According to court filings, Zhao was working on military radar technology. But otherwise, the five scientists’ fields of research alone — neurobiology, cell biology, medicine, physics, and machine learning — would not raise alarm from a national security perspective, experts say.
Federal agents have not been transparent about what kind of US-China collaborations they view as risky. Glenn Tiffert, a visiting scholar at the conservative Hoover Institution, a public policy think tank at Stanford University in California, suspects that there are many other cases that the government deems problematic from a national security perspective.
A tangled web
To estimate the scope of the US government’s concerns, in July, Tiffert and other colleagues at Hoover studied US links to seven universities in China, known as the ‘Seven Sons’, that were founded by or assisted the military before becoming civilian centres of higher education.
In July, the team released an analysis of Chinese- and English-language academic studies from 2013–19 that were listed in a major Chinese science and technology publishing database. It found 254 that were coauthored by at least one scientist from a Seven Sons university and one from a US university; the papers involved a total of 115 US universities.
Tiffert emphasizes that none of the collaborations his team found was illegal, and hopes the study will encourage US research universities to re-think which partnerships could be considered problematic.
But an analysis by Nature using the Dimensions database from Digital Science, based in London, suggests that links between Chinese and US scientists are more prevalent than the Hoover report suggested. Analysing a larger selection of research papers — over 100 million of them — in this worldwide database, Nature found more than 12,000 publications from 2015–19 co-authored by scientists in the United States and at one of the Seven Sons. Among those, 499 authors had a dual affiliation with a US institution and a Seven Sons university and were listed on papers declaring grant funding from the NIH or the US National Science Foundation (NSF).

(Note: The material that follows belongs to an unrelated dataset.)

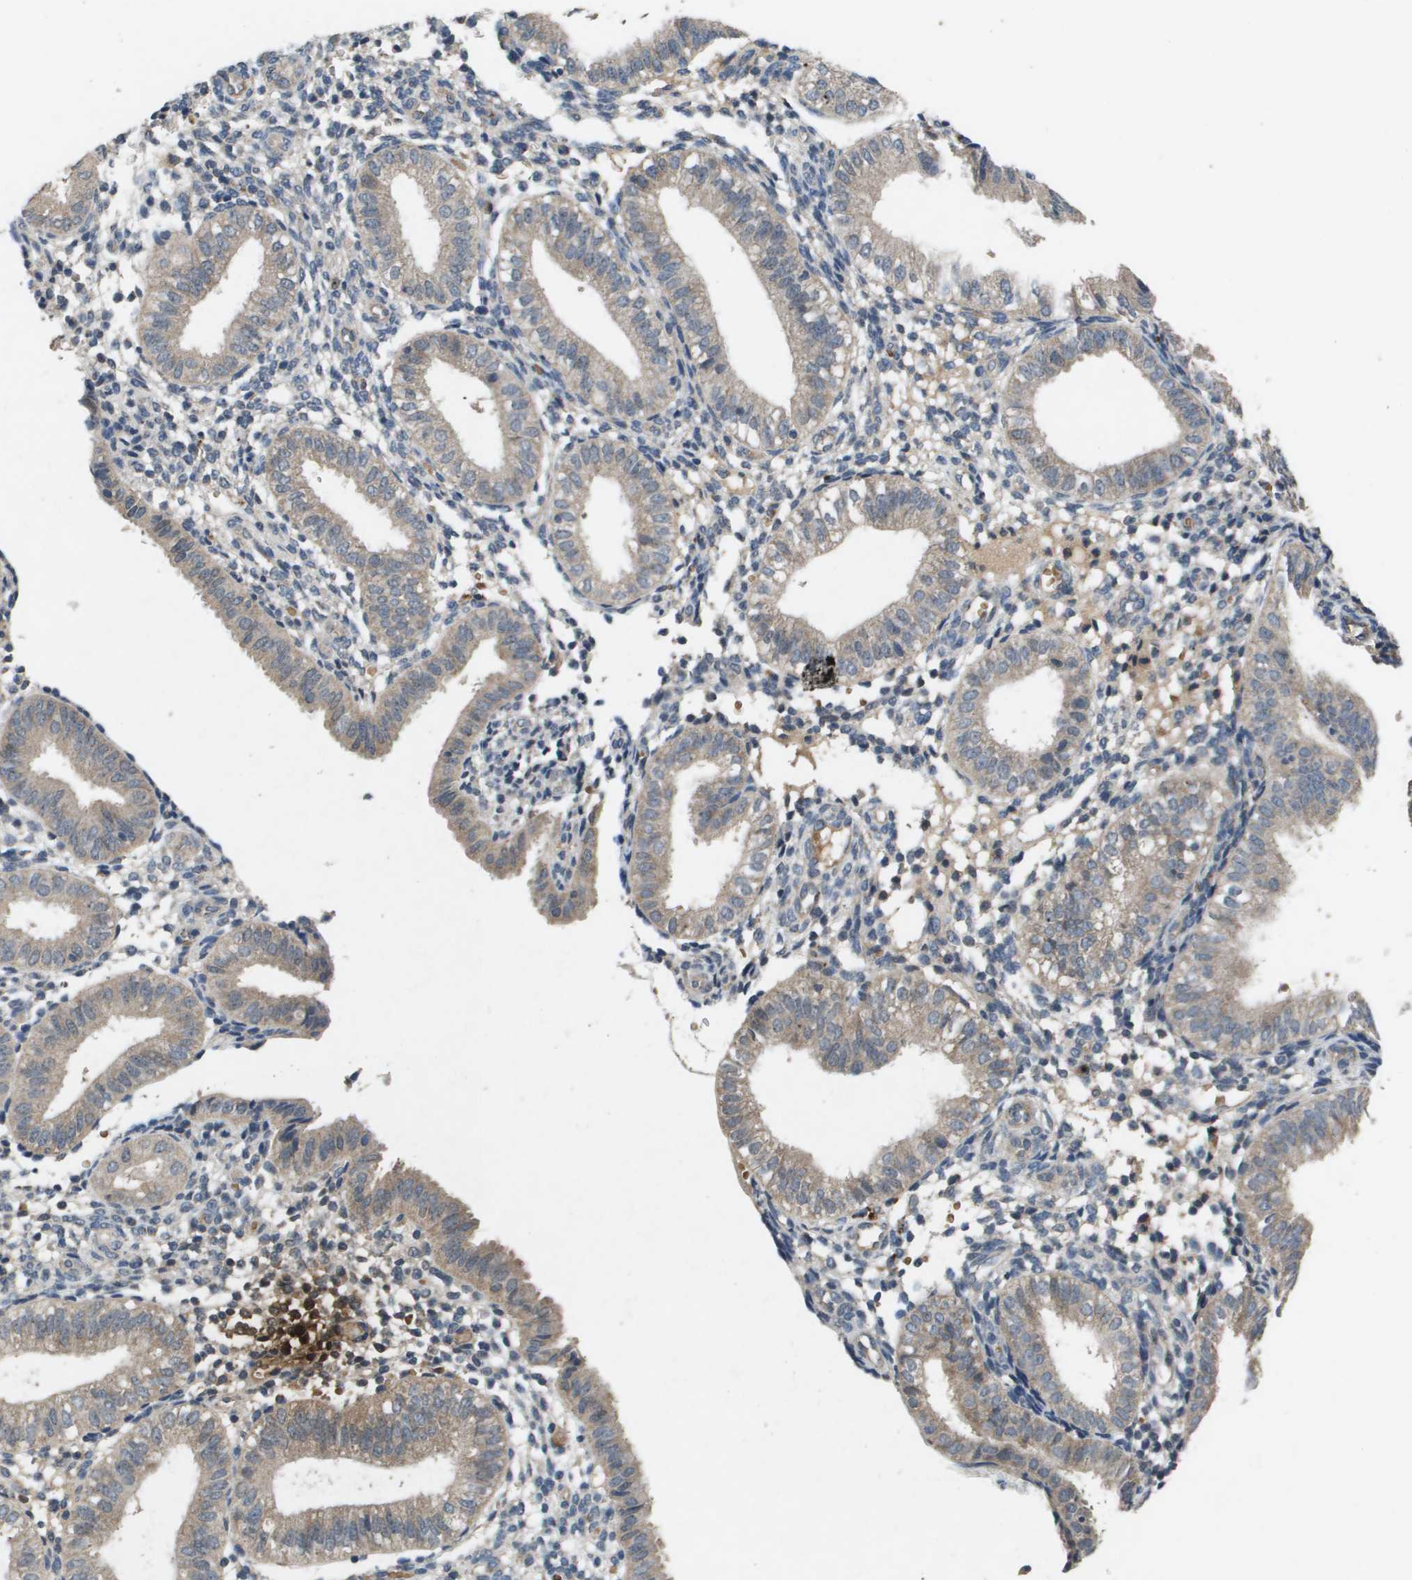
{"staining": {"intensity": "weak", "quantity": "<25%", "location": "cytoplasmic/membranous"}, "tissue": "endometrium", "cell_type": "Cells in endometrial stroma", "image_type": "normal", "snomed": [{"axis": "morphology", "description": "Normal tissue, NOS"}, {"axis": "topography", "description": "Endometrium"}], "caption": "Immunohistochemistry (IHC) of unremarkable human endometrium reveals no staining in cells in endometrial stroma. Nuclei are stained in blue.", "gene": "PROC", "patient": {"sex": "female", "age": 39}}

The Nature analysis “confirms that the research ties between China and the US are very deep”, says Farnsworth. Tiffert says he’s not surprised by the results because the Dimensions database that Nature used is bigger and more detailed.
But separating true threats from ordinary collaborations could be a challenge, some experts say. It has not been unusual for Chinese researchers with appointments in the military to visit the United States and work on non-classified projects, says Denis Simon, senior adviser to the president at Duke University in Durham, North Carolina. Simon led the Duke Kunshan University in China as vice-chancellor until July this year. “To assume a comprehensive conspiracy is too far from the reality,” he says.
As military–civil fusion emerges as a flash point for US officials, some worry that future federal actions could be disruptive to universities and researchers. The Trump administration announcement in May barring scientists and students affiliated with military-linked Chinese institutions from coming to the United States was criticized as too broad. The order is expected to affect up to 5,000 potential new students from China, according to Farnsworth. One-third of foreign students studying in the United States — about 370,000 students as of 2019 — are from China.
In general, universities do not have rules that bar scientists with affiliations to the foreign military from working the university’s researchers. But in the absence of nuanced federal guidelines, institutions may well be forced to take a fresh look at these collaborations.
“There is no longer any status quo to go back to,” says Farnsworth.